▶ **Textauszug**:
☆ ☆ ☆ ☆ ☆ ☆ ☆

8. Zu Ausübung der Malerkunst, als viel das Anstreichen, Vergolden und Lackiren oder Fernißen betrifft, seind demnach nebst den drey Amtsmeistern die im vorigen Absatz lit. b nahmhafft gemachte 5= und der privilegierte Zilteker insamt an der Zahl 9 dahier obhanden, und es ist nicht zu zweifelen, daß in kurzem das Maleramt sich noch weiter vermehren werde, besonders wenn die Amtsrolle, wie wir es billig und nützlich zu seyn ohnvorgreiflich dafür halten, dahie gnädig erläuteret würde, daß den das Amt gesinnenden Maleren ein oder anders Stuck der Meisterkunst zu wählen, und darauf das Meisterstuck zu machen, freystehen, dieselben aber von der Malerkunst nichts weiters als diese von ihnen erwehlten mit auszuüben bemacht [= bevollmächtigt] seyn sollen.

☆ ☆ ☆ ☆ ☆ ☆ ☆

▶ **Gespeicherte Daten**:
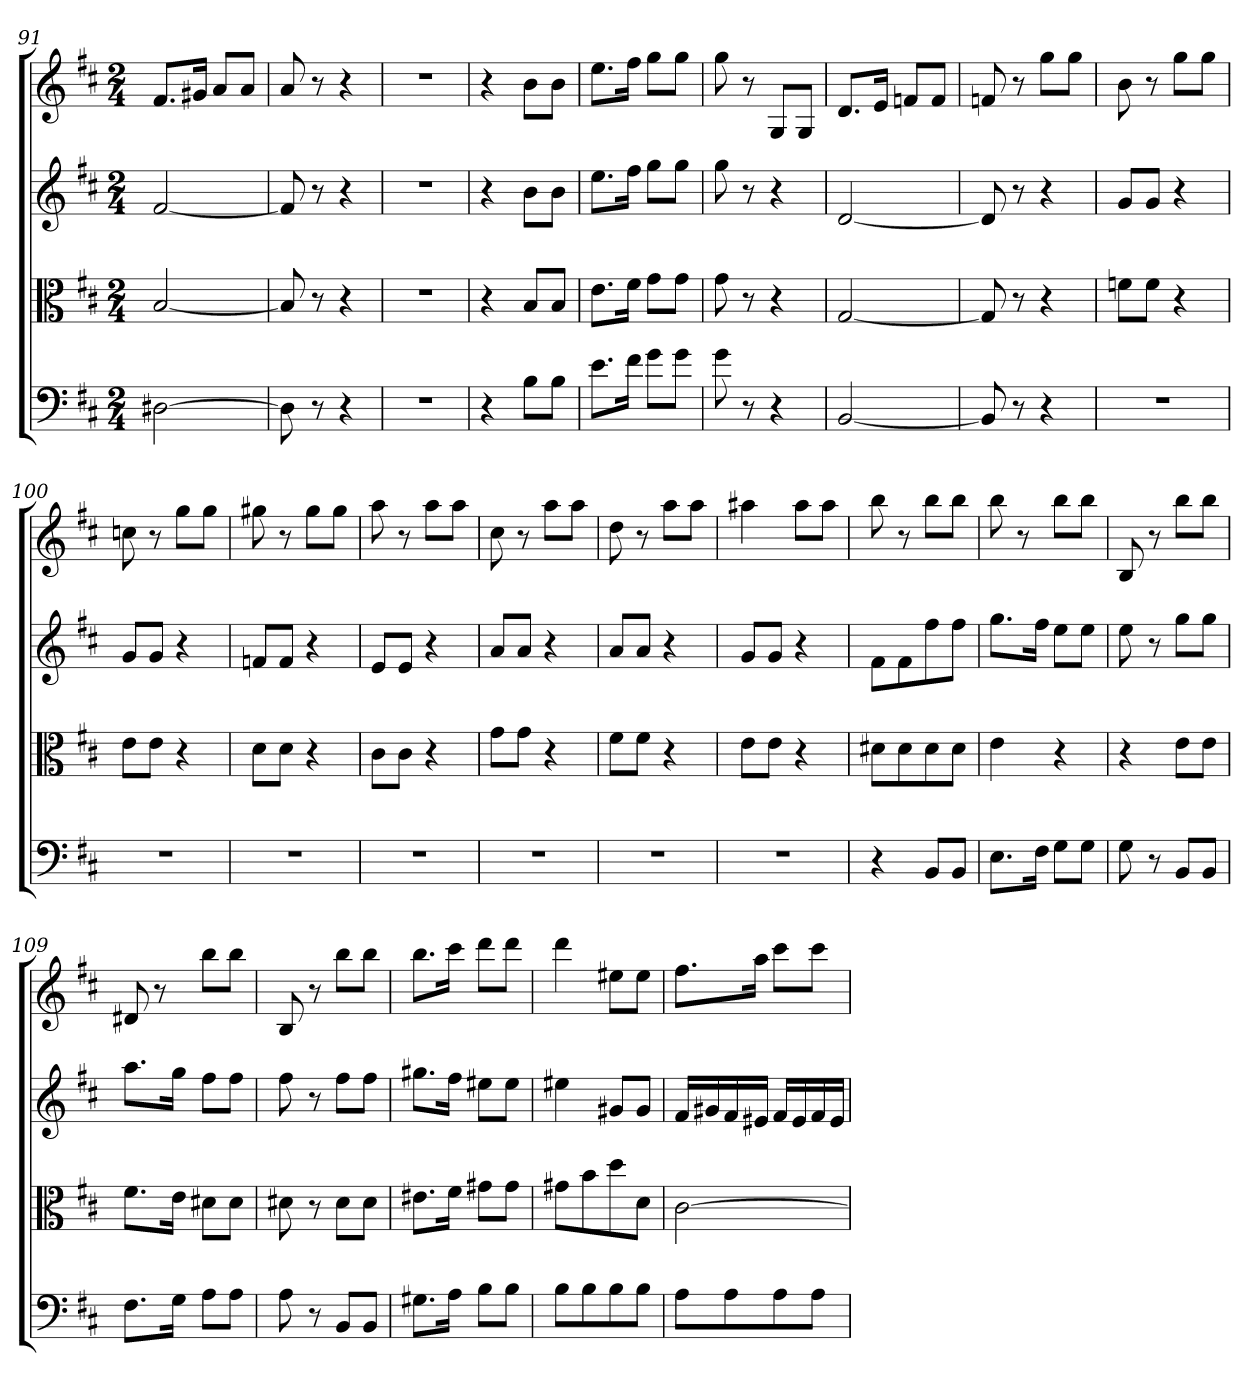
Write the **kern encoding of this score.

☆ ☆ ☆ ☆ ☆ ☆ ☆

▶ **Aufgabe**: Geben Sie den Absatz über das Maleramt, der mit „Zu Ausübung der Malerkunst“ beginnt, in heutigem Deutsch als knappe Liste wieder. Alle wesentlichen Angaben müssen erhalten bleiben.

▶ **Schriftliche Lösung**:
- Die Malerkunst umfasst hier das Anstreichen, Vergolden und Lackieren bzw. Firnissen.
- Sie wird vor Ort von insgesamt 9 Personen ausgeübt. Das sind die drei Amtsmeister, die fünf im vorigen Absatz unter lit. b genannten Maler und der privilegierte Zilteker.
- Die Verfasser erwarten, dass sich das Maleramt bald weiter vergrößert.
- Das gilt besonders dann, wenn die Amtsrolle gnädig erläutert wird. Diese Erläuterung halten die Verfasser für billig und nützlich.
- Danach sollen Maler, die ins Amt wollen, ein oder mehrere Teile der Meisterkunst frei wählen und darin ihr Meisterstück machen dürfen.
- Ausüben dürfen sie dann aber nur die gewählten Teile der Malerkunst.